Is Naltrexone the same as Suboxone and Methadone?
Absolutely not. Naltrexone is not an opioid drug and for that reason, it is not addictive and does not cause withdrawal symptoms when you stop taking the medication. Now, Suboxone and Methadone are both opioid narcotics with a high affinity to the receptors and extremely addictive drugs. Although there is Naltrexone within the Suboxone, the active addictive ingredient is the opiate and not the antagonist.
Naltrexone Treatment Benefits
If you are seeking a rehabilitation center for you or a loved one, consider the safety and effectiveness of the detoxification and the benefits of a naltrexone treatment program.
Naltrexone has the ability to assist significantly in reducing physical cravings for opioid drugs by binding to the receptor sites. The medication helps in blocking the euphoric and sedative effects of drugs such as heroin, morphine, and codeine.
It is essential to achieve complete opioid detoxification before commencing Naltrexone therapy. When patients go through a non-accelerated method of detoxification, the recommended time of abstinence from an opioid drug is at least 7 to 10 days. However, in the event a rapid detox treatment was the chosen detoxification method, naltrexone therapy can be initiated immediately to reduce relapse risk.

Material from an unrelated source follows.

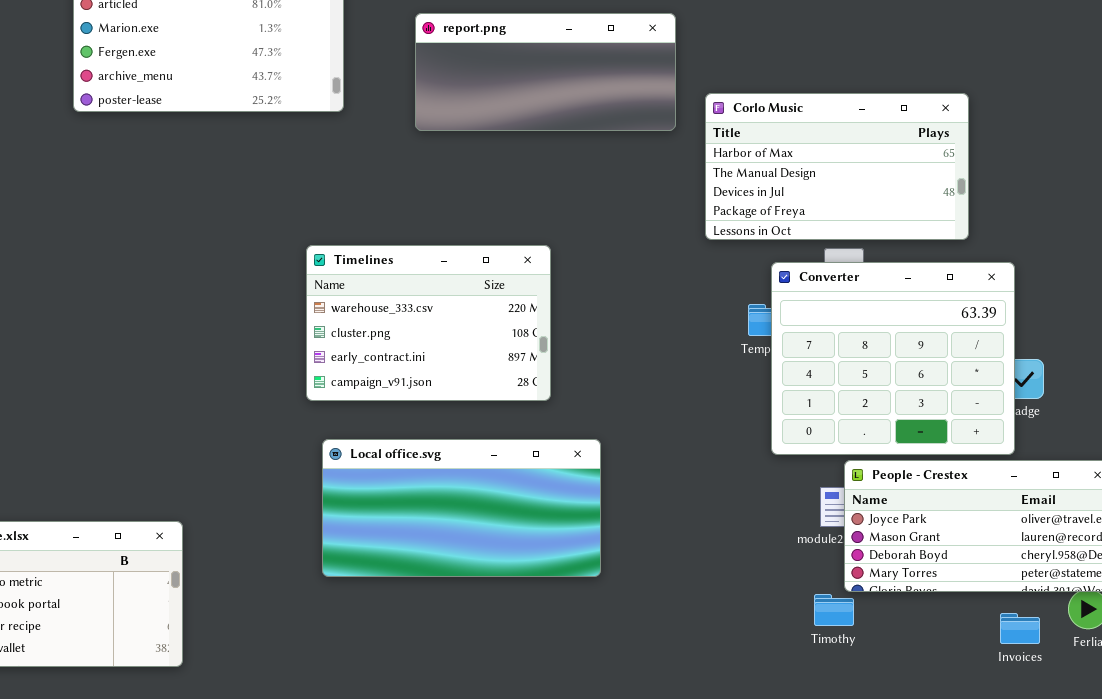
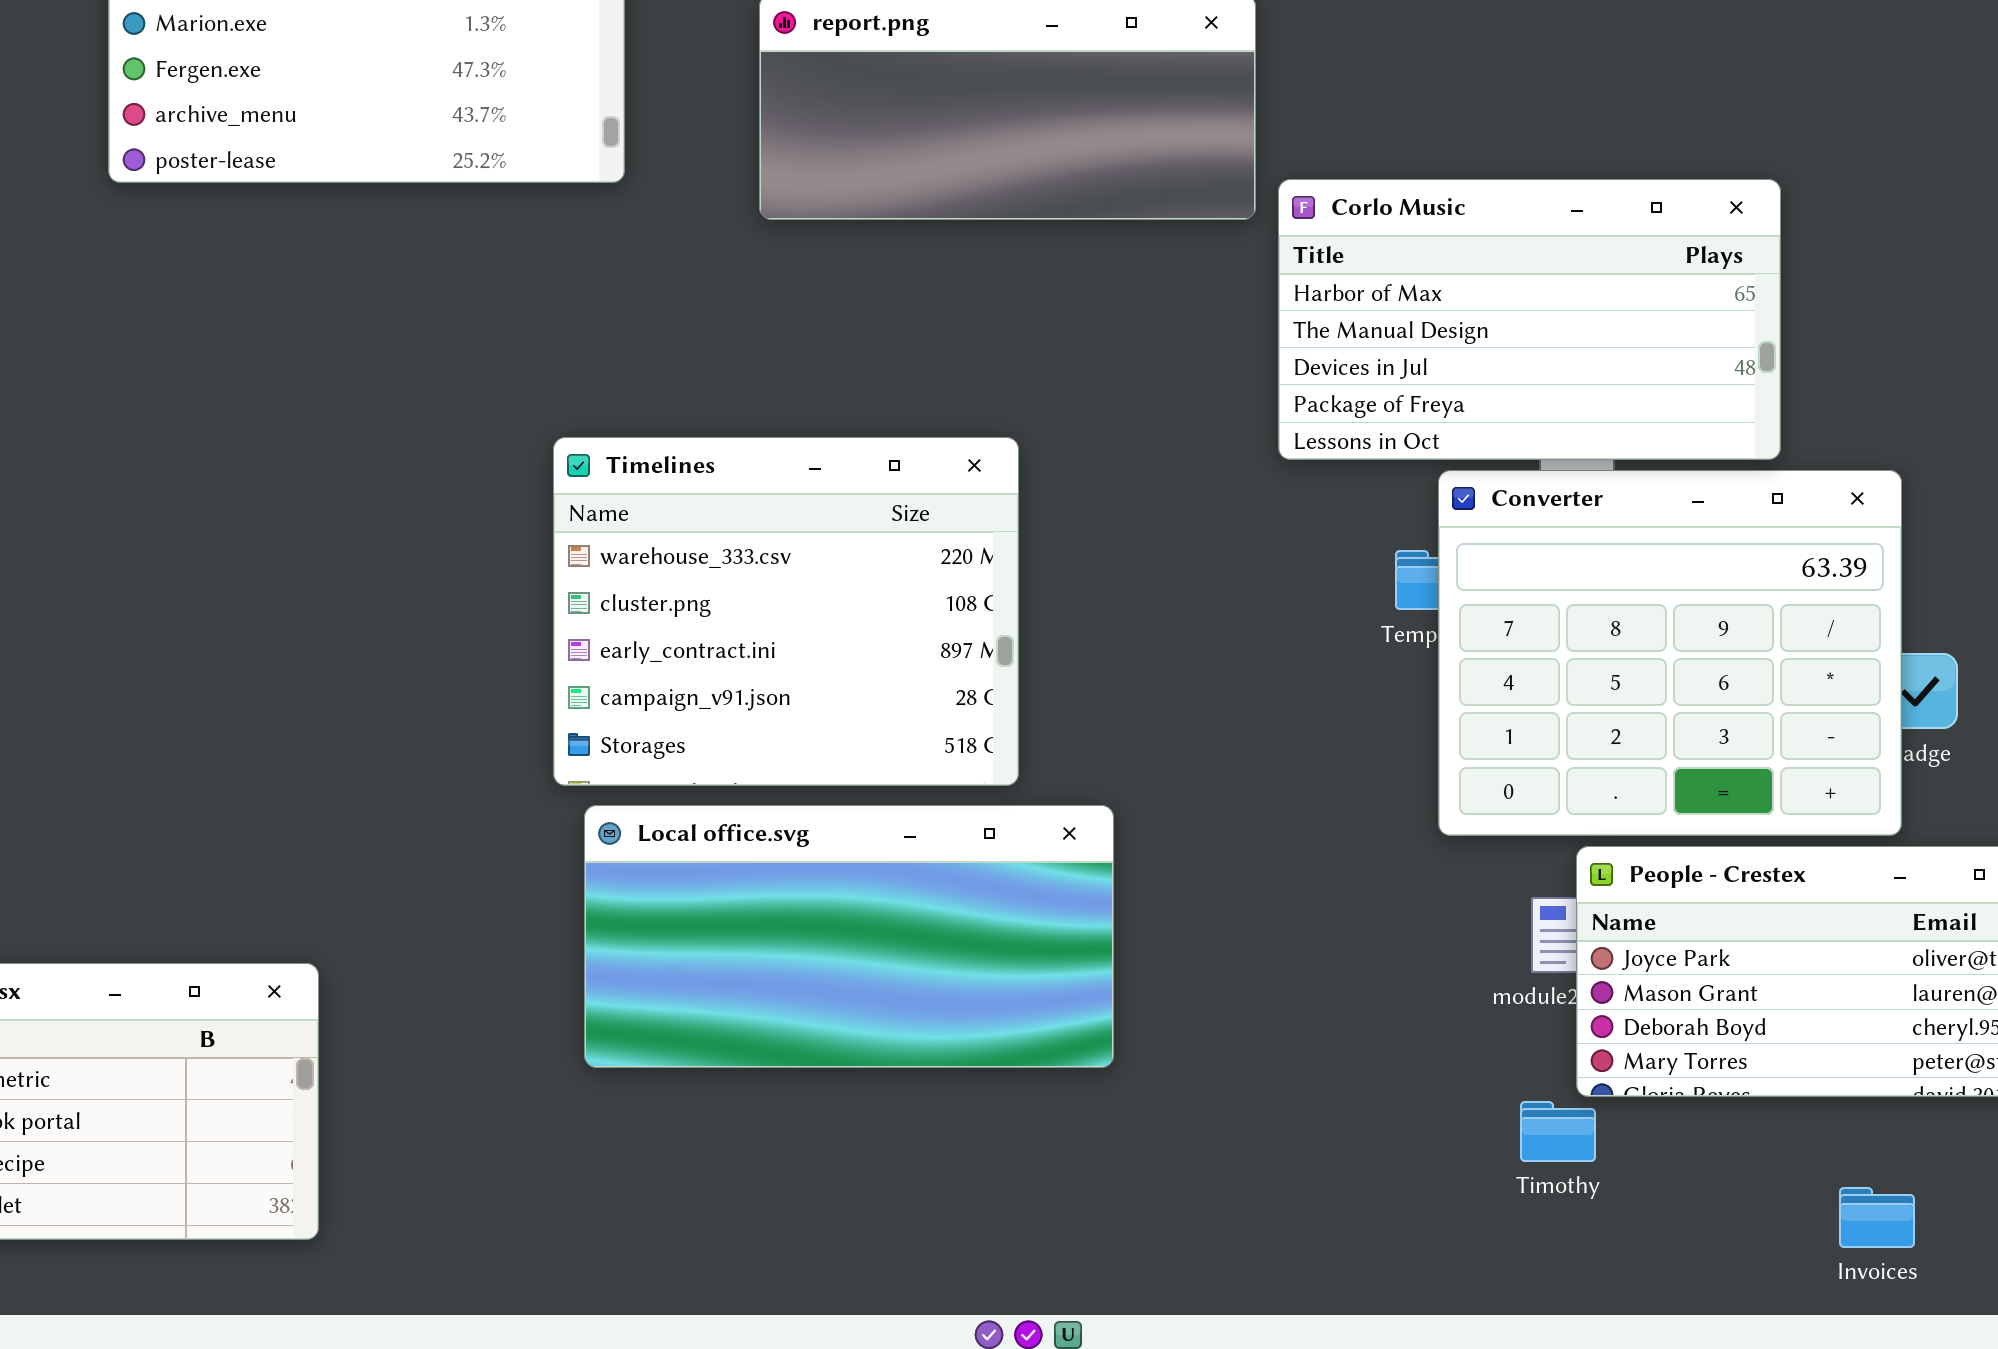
Corlo Music: [705,93,969,240] -> [1278,179,1781,460], moved
Timelines: [306,245,551,401] -> [553,437,1019,786], resized
Invoices: [1000,613,1040,644] -> [1839,1187,1915,1248], moved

Before someone can begin naltrexone therapy, they must be appropriately screened and assessed. Also, the patient must be completely opioid-free. A comprehensive physical examination that can identify any medical issues (such as liver disease) should also be done prior to taking this medication.
Naltrexone Treatment for Opioid Addiction
Naltrexone is a pure mu antagonist. Studies show that in highly motivated patients, Naltrexone treatment is a helpful post detoxification option, and It can be taken by mouth once daily or even every other day. It has minimal side effects and is neither addicting nor has the potential for abuse. Therefore, it has become a favorable treatment choice for those who desire total abstinence.

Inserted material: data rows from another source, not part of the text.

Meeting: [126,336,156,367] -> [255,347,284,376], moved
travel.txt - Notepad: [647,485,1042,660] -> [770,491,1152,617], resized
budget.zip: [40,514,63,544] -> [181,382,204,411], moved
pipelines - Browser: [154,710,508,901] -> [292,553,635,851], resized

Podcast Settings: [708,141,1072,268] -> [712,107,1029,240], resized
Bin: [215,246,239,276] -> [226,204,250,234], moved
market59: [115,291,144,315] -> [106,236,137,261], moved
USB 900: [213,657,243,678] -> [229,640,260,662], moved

Opioid addiction can be a very complicated and frustrating condition. Even for those who successfully achieved detoxification, physical cravings can be overwhelming and lead to relapse. Naltrexone dramatically reduces the desire to use opioids for those struggling with cravings. The drug is an essential component of an effective opioid treatment. With the combination of this medication, sober time, individual mental health assistance, the chances to remain opiate-free are much higher.

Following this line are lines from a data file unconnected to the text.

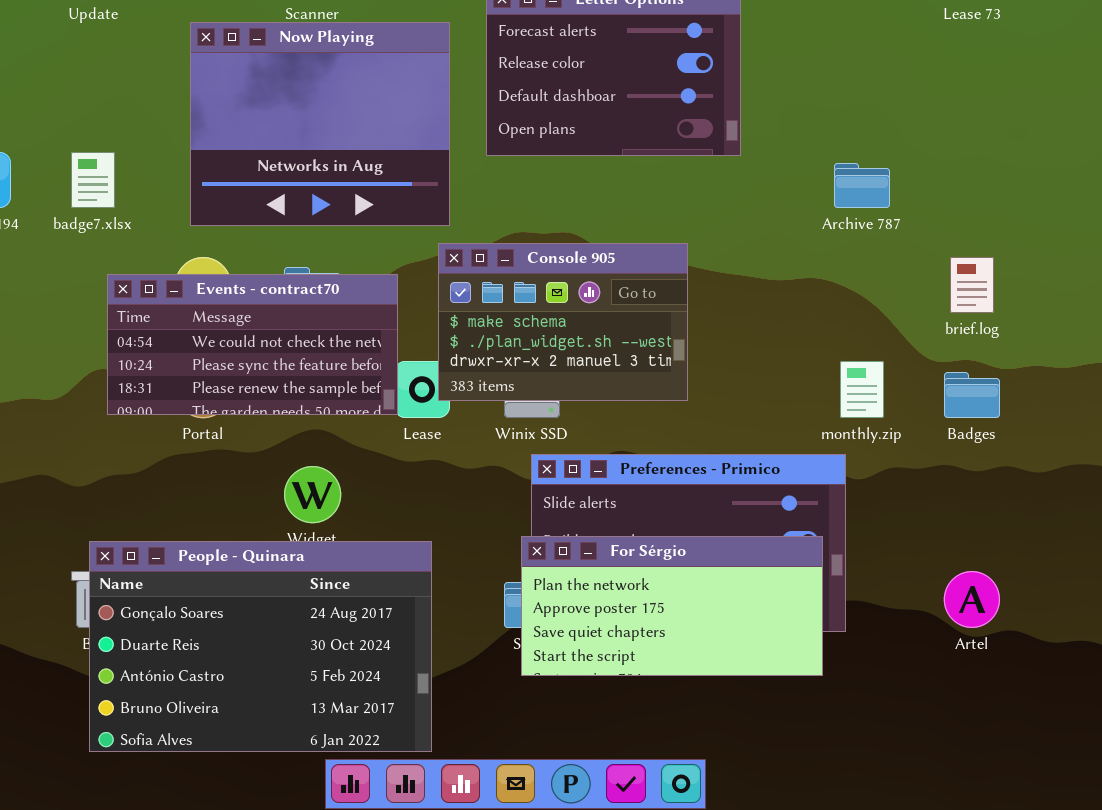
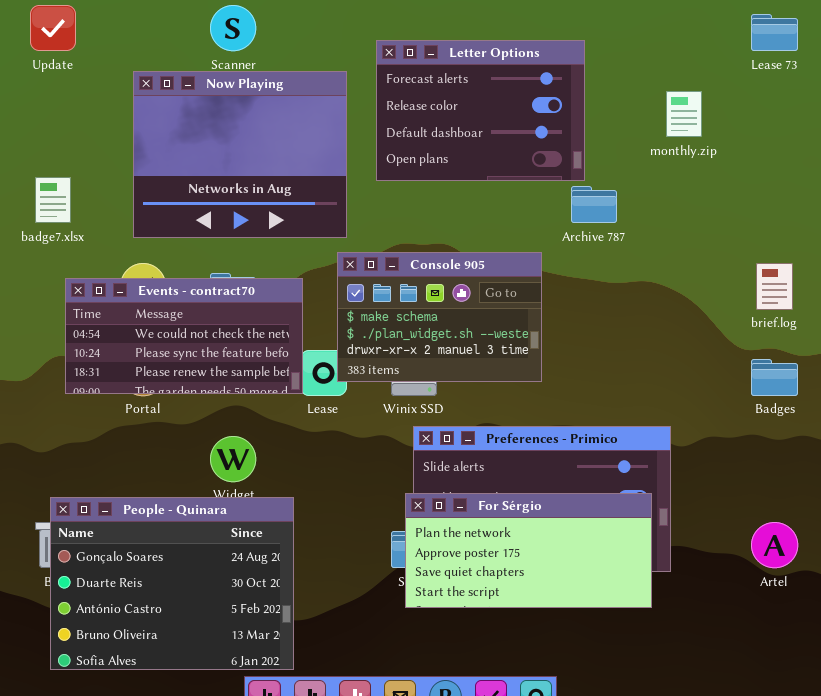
Archive 787: [834,163,890,208] -> [571,186,617,223], moved
monthly.zip: [840,361,884,418] -> [666,91,702,137], moved
People - Quinara: [89,541,432,752] -> [50,497,294,670], resized

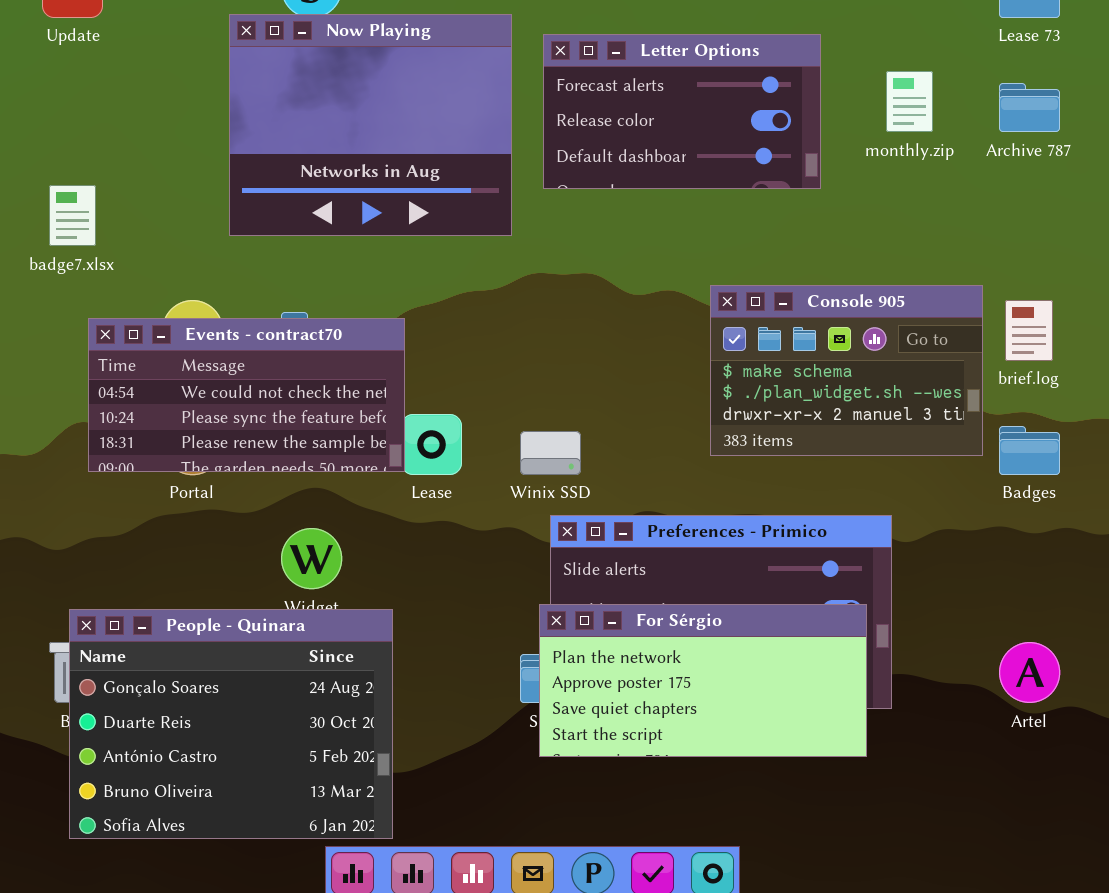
Letter Options: [376,40,585,181] -> [543,34,821,189], moved, resized
Now Playing: [133,71,347,238] -> [229,14,512,236], moved
Archive 787: [571,186,617,223] -> [999,83,1060,132], moved
Console 905: [337,252,542,382] -> [710,285,983,456], moved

Effective medical detoxification is an essential first step for people who abuse heroin and opioid medications. However, choosing the proper detox is a complicated and confusing task. Naltrexone therapy can only begin once a person completely detoxes from opioids. Patients attempting ‘cold turkey’ detox must have remained off all opioids for at least 14-28 days, depending on the specific drug and usage. Most of these patients cannot start a Vivitrol or Naltrexone therapy because they cannot endure the suffering of a ‘cold turkey detox. Withdrawal symptoms can be challenging and stressful, making the required time off opiates nearly impossible for so many.